農業の将来を考えると今のままで良いわけがないと思えてきます。食糧安全保障、WTOでの議論、食の安全の問題、畜産や食品の廃棄物問題など非循環型システムの問題、温暖化など環境問題、農村の過疎・老齢化問題、農耕地の荒廃や零細所有など農地管理問題 等々、どう考えても、今のままで良いわけがない。いずれをとっても複雑に絡み合った大問題であって、小手先細工でことがすむ問題でない。農業も世界経済に組み込まれています(といっても、政府などの国際競争力をつけるため、という言い方はごまかしで、それとは違った意味で組み込まれています)ので、なかなか大変です。
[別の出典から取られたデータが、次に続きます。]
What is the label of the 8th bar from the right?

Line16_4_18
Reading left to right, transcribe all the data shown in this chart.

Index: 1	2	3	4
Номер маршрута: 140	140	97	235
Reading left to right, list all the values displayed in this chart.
私は、まずはアメリカ中心の経済から離脱しない限り、日本の農業は救われない、というのは上記エッセイと同じです。ここでは違った角度から見てみます。

幸か不幸か、アメリカの世界における権威が、ベトナム戦争以降、低下しつつあり、ソ連の崩壊を経てもそれは変わらず、最近は、中南米が急激にアメリカの傘の下から離脱しています。従来から、アメリカに批判的だったヨーロッパ、IMFの呪縛を振り払って自主路線を歩きつつある東南アジア。このように、近年の世界の流れの特徴は、大国の権威や指導力の下に、ではなく、それぞれの地域、国の自主的で独自な経済を追求する方向に変わってきております。そこには、人間が生きるということは、それぞれの風土にあった形で展開されるべきで、世界中一律の基準のもとで成り立つものではないという、あたりまえの理由があるのでしょう。食料を考えた場合、それは一層当てはまります。

アメリカの傘の下で引き続きやっていこうとしている国は、日本の他にどれだけあるでしょうか。21世紀を考えると、日本国は、方針変更をせざるを得ないと思います。そのなかで、農業は、日本の風土にあった形で、自給自足をまずは追求し、狭い国土故にどうしても不足するところ、技術で対応できないところ(基礎的な技術開発を大学、研究機関はそれに見合うように一層発展させてほしいのは勿論です)は、国際友好関係を発展させる中で貿易によって補うということしかないのではないか、と思います。そう考えると、憲法と農業も同じ土俵の問題だという気がします。今議論されている憲法も戦争をしやすくする案よりも、現行第9条の方が好ましい、と思えるのです。